Q: Can Pilates make you a better runner?
A: Absolutely! I have trained many marathon runners and they find that, after a performance-designed Pilates program, they can run much longer without their hip flexors, IT bands or lower backs getting sore or stressed from over use. Their musculature is more balanced and works in co-contraction to greatly improve their running form and endurance level. I've got to call my producer with this excellent idea for my next video. Thanks Julie!
Q: No problem. Do you remember your first Pilates class? Did you instantly fall in love?
A: On my way to my first Pilates session, I thought to myself, ‘I used to be a gymnast, how hard could this Pilates thing be? I got this!’ My trainer put me on the reformer, a contraption I'd never seen before, and asked me to contract certain specific muscles - I was indignant that I couldn't do it, I couldn't find or even feel them! After eating some humble pie, I quickly realized that I didn't know how to use my body very well, and as I slowly awakened muscles that were previously dormant, my body transformed, and I was hooked!
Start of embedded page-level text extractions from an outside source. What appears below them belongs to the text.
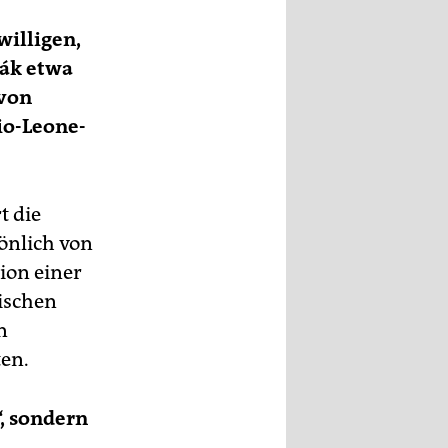
illigen,
rák etwa
 von
io-Leone-
t die
sönlich von
ion einer
rischen
n
ten.
, sondern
Q: What Pilates move do you hate? Which one do you do on a regular basis?
A: Swimming is my least favorite - you're on your stomach with the arms, legs and chest lifted off the floor, and from there you kick the arms and legs in opposition, as if you're swimming through water. It's a great exercise and strengthens the entire back of the body, but it never gets any easier! I personally love the Rollover - I use it to stretch my low back and massage my spine - it requires abdominal strength, but it also feels so good on the back.
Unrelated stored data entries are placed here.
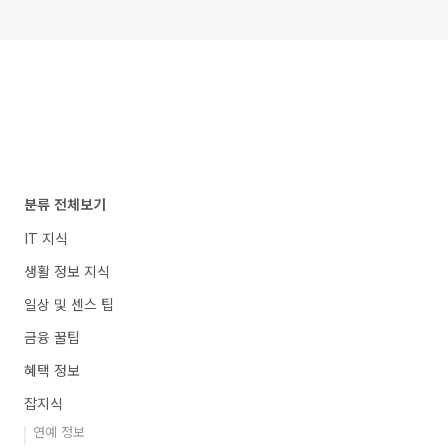
분류 전체보기
IT 지식
생활 정보 지식
일상 및 센스 팁
금융 꿀팁
혜택 정보
잡지식
연예 정보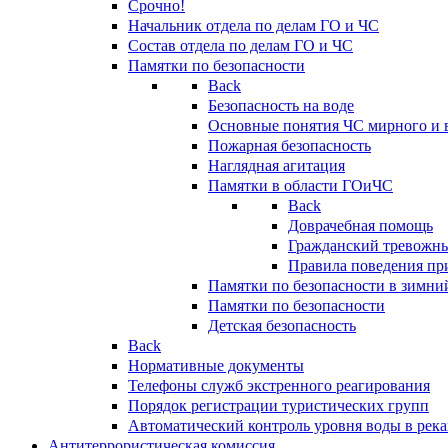
Срочно!
Начальник отдела по делам ГО и ЧС
Состав отдела по делам ГО и ЧС
Памятки по безопасности
Back
Безопасность на воде
Основные понятия ЧС мирного и 
Пожарная безопасность
Наглядная агитация
Памятки в области ГОиЧС
Back
Доврачебная помощь
Гражданский тревожн
Правила поведения пр
Памятки по безопасности в зимни
Памятки по безопасности
Детская безопасность
Back
Нормативные документы
Телефоны служб экстренного реагирования
Порядок регистрации туристических групп
Автоматический контроль уровня воды в река
Антитеррористическая комиссия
Q: What’s the difference between Pilates and yoga?
A: Pilates is no-nonsense muscle conditioning - it aims to build a uniformly strong, stable muscular system and restore the body to its birthright of ease, vitality and vigor. These goals are achieved by using the mind to fully control the body ('control' in the best sense of the word - Joseph Pilates called his method 'Contrology') through meticulous attention to proper form and precision.
Yoga aims to reach mental, physical and spiritual well-being by using breath and 'asana' ('asana' meaning a physical pose or posture) to 'yoke' the body, mind and spirit together in the present moment. While yoga has amazing physical benefits, fitness is not its main objective - mindfulness is the meat and potatoes of yoga, and fitness is the gravy.
Q: What would you tell your 16-year-old self?
A: Oh dear. When I was sixteen, I was a kohl-eyed, shaved-head, goth-girl malcontent! I think she needed to hear, ‘Don't let fear of failure paralyze you. Don't be so scared to fail, just go for it! No one's going to give it to you, so get out there and take it!’ It took me many, many years to learn that lesson.